Introduction: DIY Floating Basketball Hoop
I had this idea a few weeks ago and it's by no means an original product, but it ended up being really fun to use. Its pretty cheap to make, especially if you already have some of the pipe lying around.
Step 1: Parts List
- about 10 feet of 3/4" PVC
- about 7 feet of 1/2" PVC
- (8x) 3/4" 90-degree elbow
- (8x) 3/4" by 3/4" by 1/2" T-joint
- PVC cement
- basketball net
- 1 or 2 pool noodles
- zip ties
- ball (a basketball might be too heavy, I like using a volleyball or kickball)
- box miter saw (any saw will do but this cuts almost perfectly straight)
- tape measure
- spraypaint (best if water resistant)
Step 2: Cutting the PVC (and Noodle)
First, I found out the measurements of my net and went from there. I ended up using 8 sections of 3/4" pipes that were 6 inches long for the top, and the bottom 8 pieces were 8 inches long. I used the box miter saw to cut the pieces to length and then I sanded down the burrs on the ends. For the 1/2" pipe, cut it into 4 sections that are 20" long, these will be what makes it stand up. You can vary this measurement depending on how high you want the hoop to be. The noodle was really easy to cut, I just measured out 8 sections 5-1/2" long and cut it with a hacksaw.
Step 3: Optional: Spraypaint
I spraypainted only the corners and fittings, which actually looks pretty good. You don't have to do this since its a lot more work and the paint might peel off. The reason its more work is because paint doesn't naturally stick to PVC, you have to sand it and make it a rough surface for the paint to bond to. Once that's done then just spray one side at a time and you may want to use multiple coats. I think the added touch looks nice and with the noodles it kind of looks like a buoy.
Step 4: Assembly Pt. 1
If the noodle pieces can slide over the 3/4" pipe then put them on the 8" long sections. If they dont fit then wait till the next step. Next make sure all of the pipes fit together well like in the last picture and take it back apart.
Step 5: Assembly Pt. 2
If your noodles didn't fit around the pipe like mine, the you can either use a drill and a spade bit to widen it or you can cut it lengthwise. The latter is easier for maintenance because you can slip them on and off but it doesnt work as well. If you do cut the noodles make sure you use zipties so they stay on the basket and do that after you cement it. Now it's time to cement the PVC together because the first time I brought it to the pool without the cement, it kept coming apart. To make it easier to travel with and fix, I cemented only the base together and the rim together and left it so the stands could be taken off and put back on. Make sure that when you cement the pipe together that the pipes aren't turned or twisted, or else the goal will be warped. Be patient while cementing the PVC together or you'll have purple streaks like mine, but don't wait too long or it'll set before you even put them together. Once you've cemented the pipe together, let it sit for at least a few hours before you put it in the the water, and I'd even recommend waiting a day so there's no chance of it leaking/breaking or contaminating your pool with PVC cement! (I hope that can't happen)

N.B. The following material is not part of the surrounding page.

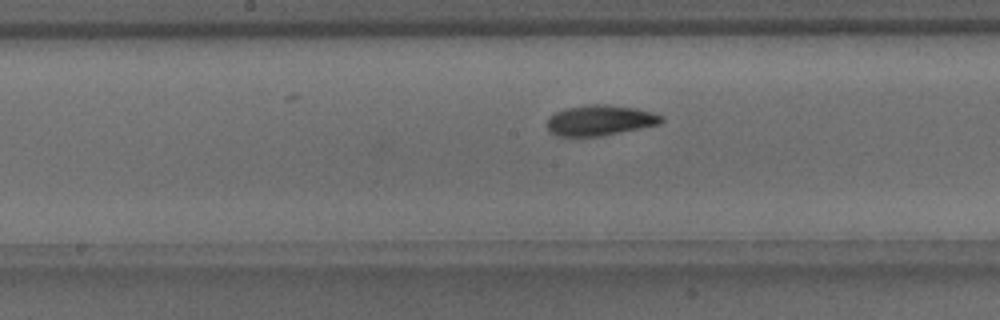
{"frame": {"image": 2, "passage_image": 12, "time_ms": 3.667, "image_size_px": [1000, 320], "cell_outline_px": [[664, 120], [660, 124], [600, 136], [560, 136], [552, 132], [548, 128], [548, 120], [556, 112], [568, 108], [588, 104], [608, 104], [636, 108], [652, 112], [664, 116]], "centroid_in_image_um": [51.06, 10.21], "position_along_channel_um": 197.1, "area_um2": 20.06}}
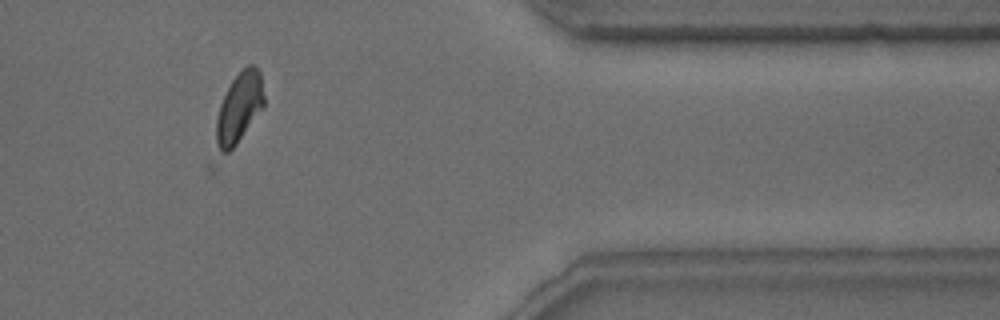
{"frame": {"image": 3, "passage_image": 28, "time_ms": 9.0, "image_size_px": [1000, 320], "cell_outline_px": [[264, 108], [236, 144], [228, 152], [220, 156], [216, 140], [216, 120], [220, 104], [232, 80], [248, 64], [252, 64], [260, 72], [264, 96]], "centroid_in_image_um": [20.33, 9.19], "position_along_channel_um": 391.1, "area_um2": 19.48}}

Step 6: Put on the Net and Noodles
The net that I used has 12 loops on it and the goal has 4 corners so I chose to put one loop on each corner and then two together in each middle t-joint. This works pretty well and the net seems natural. To do this, I just put the loop over the rim then came below and ziptied it to the rest of the net. Once the hoop is in the water, you'll never notice the zipties which is great. Then slide the noodles over the pipe and use zipties if you don't want them to fall off constantly.
Step 7: Have Fun!
Now you can enjoy your creation and share it with your friends and family! Try to shoot from across the pool, play pig, or just dunk on your friends.